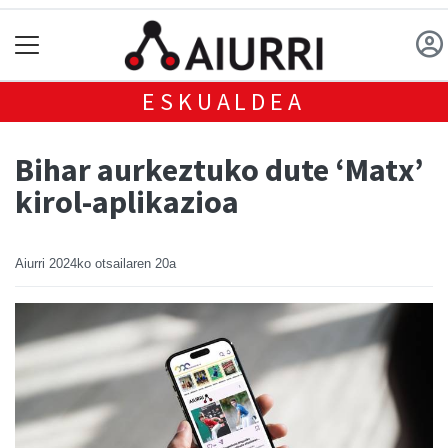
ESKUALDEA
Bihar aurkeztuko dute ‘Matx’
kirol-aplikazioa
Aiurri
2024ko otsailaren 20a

━━━━

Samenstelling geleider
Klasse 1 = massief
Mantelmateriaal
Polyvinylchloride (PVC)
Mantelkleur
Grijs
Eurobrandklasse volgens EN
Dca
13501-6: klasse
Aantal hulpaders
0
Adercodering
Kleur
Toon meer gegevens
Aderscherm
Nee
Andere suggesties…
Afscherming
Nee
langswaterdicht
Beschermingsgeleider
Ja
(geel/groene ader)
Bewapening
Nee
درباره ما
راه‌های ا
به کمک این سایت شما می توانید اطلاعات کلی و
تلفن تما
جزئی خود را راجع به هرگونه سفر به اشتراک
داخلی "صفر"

━━━━

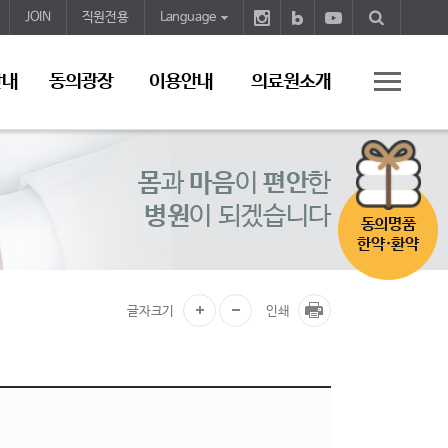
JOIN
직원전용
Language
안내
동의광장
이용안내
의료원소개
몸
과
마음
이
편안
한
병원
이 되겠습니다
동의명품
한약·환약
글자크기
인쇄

━━━━

> What is expected
Produce only the lines from the line containing "kirol-aplikazioa" through the line containing "2024ko otsailaren 20a", inclusive of both, exactly as they stand in the entries above.

> Task output
kirol-aplikazioa
Aiurri
2024ko otsailaren 20a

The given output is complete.